◆ SOURCE TEXT
Pulfordsware Farmhouse is a Grade II listed building in the Mid Devon local planning authority area, England. First listed on 4 November 1985. Farmhouse.
Pulfordsware Farmhouse
- WRENN ID
- lapsed-gateway-stoat
- Grade
- II
- Local Planning Authority
- Mid Devon
- Country
- England
- Date first listed
- 4 November 1985
- Type
- Farmhouse
- Source
- Historic England listing
Description
Pulfordsware Farmhouse is a farmhouse that dates from the 16th century or early 17th century, with later modifications in the 18th and 20th centuries. It is constructed of plastered cob on rubble footings, with rubble stacks that are topped with 19th and 20th-century brick, and it has a turnerised slate roof that was originally thatched. The building has been significantly altered and features a three-room-and-through-passage layout, facing south, with a small inner room at the left (west) end. There are rear lateral stacks for the hall and the service end room, the latter of which projects. A 19th-century stair turret projects from the rear of the passage, and there are outshots at the back. The farmhouse is two storeys high and has a regular but not symmetrical four-window front, featuring 20th-century casements without glazing bars, including a single-storey canted bay window at the service end room on the right. There is a late 19th-century six-panel door to the former passage, set roughly in the centre. The gable-ended roof has a late 19th-century iron gutter on brackets along the front eaves. The left (west) end shows remnants of long walls, indicating that the building may have originally extended further in that direction. The rear outshots have a monopitch lean-to roof that continues the main roof pitch but at a lower angle.

◆ RECORDED DATA
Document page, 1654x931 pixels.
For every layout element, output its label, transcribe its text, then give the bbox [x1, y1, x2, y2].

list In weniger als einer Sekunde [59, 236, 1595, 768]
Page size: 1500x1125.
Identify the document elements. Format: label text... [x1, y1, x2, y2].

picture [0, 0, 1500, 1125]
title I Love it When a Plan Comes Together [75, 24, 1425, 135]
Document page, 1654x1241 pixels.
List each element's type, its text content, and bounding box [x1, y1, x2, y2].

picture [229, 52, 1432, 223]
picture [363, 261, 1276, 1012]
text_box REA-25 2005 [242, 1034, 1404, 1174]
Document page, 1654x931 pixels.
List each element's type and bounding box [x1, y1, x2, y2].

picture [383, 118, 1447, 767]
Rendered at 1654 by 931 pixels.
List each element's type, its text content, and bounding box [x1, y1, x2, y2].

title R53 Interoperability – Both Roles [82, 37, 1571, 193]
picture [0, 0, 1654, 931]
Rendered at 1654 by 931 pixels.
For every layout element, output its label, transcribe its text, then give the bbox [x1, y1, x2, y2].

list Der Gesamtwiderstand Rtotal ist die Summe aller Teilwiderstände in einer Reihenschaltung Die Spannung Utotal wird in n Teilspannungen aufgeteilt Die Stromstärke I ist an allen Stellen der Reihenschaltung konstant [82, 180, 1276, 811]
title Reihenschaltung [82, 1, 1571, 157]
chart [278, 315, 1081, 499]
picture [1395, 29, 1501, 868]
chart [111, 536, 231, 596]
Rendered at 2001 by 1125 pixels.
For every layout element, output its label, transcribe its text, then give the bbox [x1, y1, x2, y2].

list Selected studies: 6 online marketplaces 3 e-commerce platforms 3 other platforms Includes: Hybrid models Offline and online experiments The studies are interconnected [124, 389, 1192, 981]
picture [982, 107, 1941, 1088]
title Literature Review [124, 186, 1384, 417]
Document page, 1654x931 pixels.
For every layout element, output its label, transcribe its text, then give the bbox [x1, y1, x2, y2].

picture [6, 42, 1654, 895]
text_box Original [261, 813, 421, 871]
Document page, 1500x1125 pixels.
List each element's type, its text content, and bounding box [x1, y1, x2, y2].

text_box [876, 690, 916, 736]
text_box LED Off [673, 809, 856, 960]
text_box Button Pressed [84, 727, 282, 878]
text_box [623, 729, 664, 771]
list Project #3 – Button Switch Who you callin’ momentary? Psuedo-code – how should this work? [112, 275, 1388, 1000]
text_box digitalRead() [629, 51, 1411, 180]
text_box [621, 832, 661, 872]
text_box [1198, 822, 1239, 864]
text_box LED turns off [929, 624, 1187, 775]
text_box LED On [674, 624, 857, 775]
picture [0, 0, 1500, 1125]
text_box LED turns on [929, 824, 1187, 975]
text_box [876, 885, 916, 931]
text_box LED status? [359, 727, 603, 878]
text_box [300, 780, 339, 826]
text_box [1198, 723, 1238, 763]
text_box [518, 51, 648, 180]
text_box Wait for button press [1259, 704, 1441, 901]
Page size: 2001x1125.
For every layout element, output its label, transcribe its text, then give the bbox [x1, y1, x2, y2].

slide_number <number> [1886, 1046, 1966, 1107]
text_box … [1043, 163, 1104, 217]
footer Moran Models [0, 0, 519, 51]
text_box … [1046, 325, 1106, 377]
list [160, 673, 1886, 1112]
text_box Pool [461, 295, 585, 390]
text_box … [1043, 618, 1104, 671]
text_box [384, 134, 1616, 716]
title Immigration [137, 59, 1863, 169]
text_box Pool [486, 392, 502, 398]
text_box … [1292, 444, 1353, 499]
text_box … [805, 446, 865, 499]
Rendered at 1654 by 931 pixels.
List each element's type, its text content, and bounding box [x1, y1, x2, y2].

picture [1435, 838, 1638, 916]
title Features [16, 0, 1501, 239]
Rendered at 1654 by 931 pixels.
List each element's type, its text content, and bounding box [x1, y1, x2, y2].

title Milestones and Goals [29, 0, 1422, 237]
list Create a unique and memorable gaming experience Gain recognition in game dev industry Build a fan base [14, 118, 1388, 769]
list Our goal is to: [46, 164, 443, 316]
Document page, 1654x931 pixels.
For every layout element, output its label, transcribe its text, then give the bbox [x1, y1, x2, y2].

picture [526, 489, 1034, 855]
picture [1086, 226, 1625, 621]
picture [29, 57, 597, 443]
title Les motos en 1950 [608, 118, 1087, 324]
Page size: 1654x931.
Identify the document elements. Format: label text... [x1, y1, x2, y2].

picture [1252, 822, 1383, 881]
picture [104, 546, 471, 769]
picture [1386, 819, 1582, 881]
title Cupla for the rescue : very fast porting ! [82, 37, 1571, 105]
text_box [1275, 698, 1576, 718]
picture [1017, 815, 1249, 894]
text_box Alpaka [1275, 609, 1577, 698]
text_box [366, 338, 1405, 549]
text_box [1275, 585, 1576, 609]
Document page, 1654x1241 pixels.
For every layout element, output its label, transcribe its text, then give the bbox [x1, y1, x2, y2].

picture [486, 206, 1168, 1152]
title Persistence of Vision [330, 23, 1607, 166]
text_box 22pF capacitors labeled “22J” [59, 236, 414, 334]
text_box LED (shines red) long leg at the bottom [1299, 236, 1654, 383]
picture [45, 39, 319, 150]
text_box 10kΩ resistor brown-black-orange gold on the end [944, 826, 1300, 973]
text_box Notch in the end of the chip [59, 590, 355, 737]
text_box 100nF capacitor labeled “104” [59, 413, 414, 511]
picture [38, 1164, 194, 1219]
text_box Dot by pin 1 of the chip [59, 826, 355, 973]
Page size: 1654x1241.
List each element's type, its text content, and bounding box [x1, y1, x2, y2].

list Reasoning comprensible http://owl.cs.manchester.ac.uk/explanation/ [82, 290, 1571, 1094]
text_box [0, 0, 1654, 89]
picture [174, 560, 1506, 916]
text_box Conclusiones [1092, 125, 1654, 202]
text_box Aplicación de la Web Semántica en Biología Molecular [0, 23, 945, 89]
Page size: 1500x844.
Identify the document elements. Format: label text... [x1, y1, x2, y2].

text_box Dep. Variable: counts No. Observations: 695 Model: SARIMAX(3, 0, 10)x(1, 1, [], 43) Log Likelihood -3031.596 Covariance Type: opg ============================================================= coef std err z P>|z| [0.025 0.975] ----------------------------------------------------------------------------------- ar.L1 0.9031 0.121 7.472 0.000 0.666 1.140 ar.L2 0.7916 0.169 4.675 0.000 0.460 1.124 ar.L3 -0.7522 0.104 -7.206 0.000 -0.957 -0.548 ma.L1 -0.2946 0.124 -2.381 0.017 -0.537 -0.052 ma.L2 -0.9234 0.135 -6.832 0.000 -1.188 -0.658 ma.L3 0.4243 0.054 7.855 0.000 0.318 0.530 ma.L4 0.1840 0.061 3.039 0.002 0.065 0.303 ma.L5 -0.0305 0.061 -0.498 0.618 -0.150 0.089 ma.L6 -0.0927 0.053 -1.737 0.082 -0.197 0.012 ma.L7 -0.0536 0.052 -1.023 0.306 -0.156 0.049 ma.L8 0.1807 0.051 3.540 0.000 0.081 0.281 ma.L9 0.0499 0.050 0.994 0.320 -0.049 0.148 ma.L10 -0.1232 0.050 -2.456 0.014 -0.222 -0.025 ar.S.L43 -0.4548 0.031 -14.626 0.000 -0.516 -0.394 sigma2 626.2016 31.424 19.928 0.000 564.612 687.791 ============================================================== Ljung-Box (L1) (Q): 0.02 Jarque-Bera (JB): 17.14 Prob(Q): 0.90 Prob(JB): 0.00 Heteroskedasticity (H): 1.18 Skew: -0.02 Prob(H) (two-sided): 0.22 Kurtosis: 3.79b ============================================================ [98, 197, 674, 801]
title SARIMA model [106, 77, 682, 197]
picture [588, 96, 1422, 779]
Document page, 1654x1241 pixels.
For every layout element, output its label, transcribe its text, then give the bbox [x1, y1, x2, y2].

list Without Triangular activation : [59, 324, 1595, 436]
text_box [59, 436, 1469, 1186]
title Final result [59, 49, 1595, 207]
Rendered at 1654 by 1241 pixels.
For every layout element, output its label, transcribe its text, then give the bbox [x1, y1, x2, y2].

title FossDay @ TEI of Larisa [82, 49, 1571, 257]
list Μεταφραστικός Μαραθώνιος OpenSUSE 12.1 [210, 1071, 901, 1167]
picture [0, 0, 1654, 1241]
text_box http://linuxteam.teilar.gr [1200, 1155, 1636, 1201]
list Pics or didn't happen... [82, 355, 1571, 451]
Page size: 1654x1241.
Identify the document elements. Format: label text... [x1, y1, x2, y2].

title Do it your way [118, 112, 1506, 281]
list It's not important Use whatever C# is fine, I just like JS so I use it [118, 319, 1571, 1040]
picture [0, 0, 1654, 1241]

◆ WHAT YOU WILL DO
[A] Using the Pulfordsware Farmhouse listing, answer these:
(i) On what date was the building first listed?
(ii) What covers the roof now, and what covered it originally?
(iii) What kind of door leads to the former passage?
[B] List every feature that the Pulfordsware Farmhouse listing dates wholly or partly to the 19th century.
[C] Please carry the Pulfordsware Farmhouse description on beyond its final sentence.

◆ ANSWERS TO EACH TASK
[A]
(i) 4 November 1985
(ii) It now has a turnerised slate roof. The roof was originally thatched.
(iii) A late 19th-century six-panel door

[B]
- The brick topping the rubble stacks (19th and 20th-century)
- The stair turret projecting from the rear of the passage (19th-century)
- The six-panel door to the former passage (late 19th-century)
- The iron gutter on brackets along the front eaves (late 19th-century)

[C]
Inside, the hall to the left of the passage features two late 16th-century to early 17th-century crossbeams with unstopped double ovolo mouldings. In the service end room, one crossbeam from the late 16th century to early 17th century has chamfers with keeled step stops, while the other is a rough finished replacement from either the 18th or 19th century. The fireplaces are blocked, and other early features likely remain hidden behind 19th and 20th-century plaster. The roof structure is a mid to late 18th-century A-frame truss with pegged lap-jointed collars and X-apexes, enhanced by ridge plates.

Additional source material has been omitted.